# WHAT YOU HAVE TO DO
Return all of the data exactly, with nothing left out but the pictures.

(Transcribed page contents)
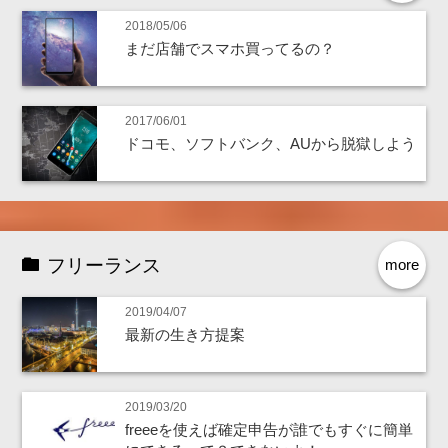
2018/05/06
まだ店舗でスマホ買ってるの？
2017/06/01
ドコモ、ソフトバンク、AUから脱獄しよう
フリーランス
more
2019/04/07
最新の生き方提案
2019/03/20
freeeを使えば確定申告が誰でもすぐに簡単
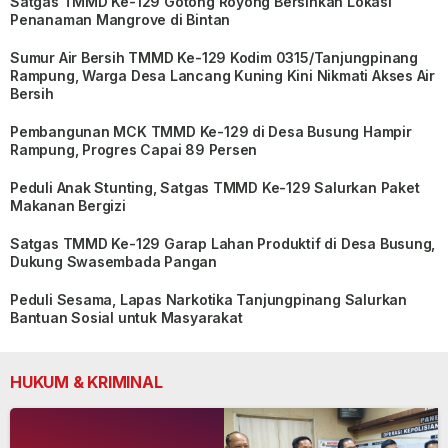
Satgas TMMD Ke-129 Gotong Royong Bersihkan Lokasi
Penanaman Mangrove di Bintan
Sumur Air Bersih TMMD Ke-129 Kodim 0315/Tanjungpinang
Rampung, Warga Desa Lancang Kuning Kini Nikmati Akses Air
Bersih
Pembangunan MCK TMMD Ke-129 di Desa Busung Hampir
Rampung, Progres Capai 89 Persen
Peduli Anak Stunting, Satgas TMMD Ke-129 Salurkan Paket
Makanan Bergizi
Satgas TMMD Ke-129 Garap Lahan Produktif di Desa Busung,
Dukung Swasembada Pangan
Peduli Sesama, Lapas Narkotika Tanjungpinang Salurkan
Bantuan Sosial untuk Masyarakat
HUKUM & KRIMINAL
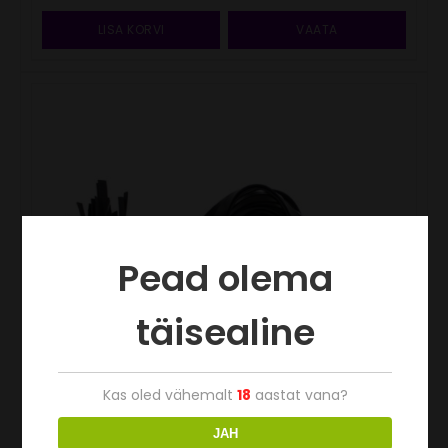
LISA KORVI
VAATA
Pead olema
täisealine
Kas oled vähemalt
18
aastat vana?
JAH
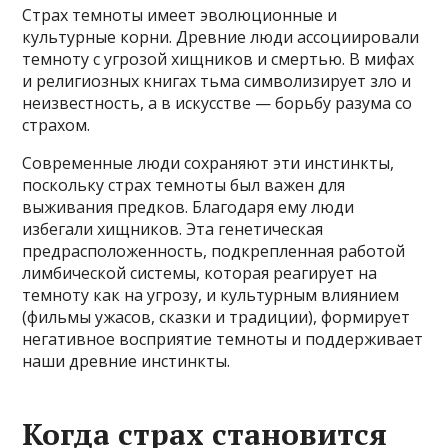
Страх темноты имеет эволюционные и
культурные корни. Древние люди ассоциировали
темноту с угрозой хищников и смертью. В мифах
и религиозных книгах тьма символизирует зло и
неизвестность, а в искусстве — борьбу разума со
страхом.
Современные люди сохраняют эти инстинкты,
поскольку страх темноты был важен для
выживания предков. Благодаря ему люди
избегали хищников. Эта генетическая
предрасположенность, подкрепленная работой
лимбической системы, которая реагирует на
темноту как на угрозу, и культурным влиянием
(фильмы ужасов, сказки и традиции), формирует
негативное восприятие темноты и поддерживает
наши древние инстинкты.
Когда страх становится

# RESPONSE AREA
2018/05/06
まだ店舗でスマホ買ってるの？
2017/06/01
ドコモ、ソフトバンク、AUから脱獄しよう
フリーランス
more
2019/04/07
最新の生き方提案
2019/03/20
freeeを使えば確定申告が誰でもすぐに簡単
Satgas TMMD Ke-129 Gotong Royong Bersihkan Lokasi
Penanaman Mangrove di Bintan
Sumur Air Bersih TMMD Ke-129 Kodim 0315/Tanjungpinang
Rampung, Warga Desa Lancang Kuning Kini Nikmati Akses Air
Bersih
Pembangunan MCK TMMD Ke-129 di Desa Busung Hampir
Rampung, Progres Capai 89 Persen
Peduli Anak Stunting, Satgas TMMD Ke-129 Salurkan Paket
Makanan Bergizi
Satgas TMMD Ke-129 Garap Lahan Produktif di Desa Busung,
Dukung Swasembada Pangan
Peduli Sesama, Lapas Narkotika Tanjungpinang Salurkan
Bantuan Sosial untuk Masyarakat
HUKUM & KRIMINAL
LISA KORVI
VAATA
Pead olema
täisealine
Kas oled vähemalt
18
aastat vana?
JAH
Страх темноты имеет эволюционные и
культурные корни. Древние люди ассоциировали
темноту с угрозой хищников и смертью. В мифах
и религиозных книгах тьма символизирует зло и
неизвестность, а в искусстве — борьбу разума со
страхом.
Современные люди сохраняют эти инстинкты,
поскольку страх темноты был важен для
выживания предков. Благодаря ему люди
избегали хищников. Эта генетическая
предрасположенность, подкрепленная работой
лимбической системы, которая реагирует на
темноту как на угрозу, и культурным влиянием
(фильмы ужасов, сказки и традиции), формирует
негативное восприятие темноты и поддерживает
наши древние инстинкты.
Когда страх становится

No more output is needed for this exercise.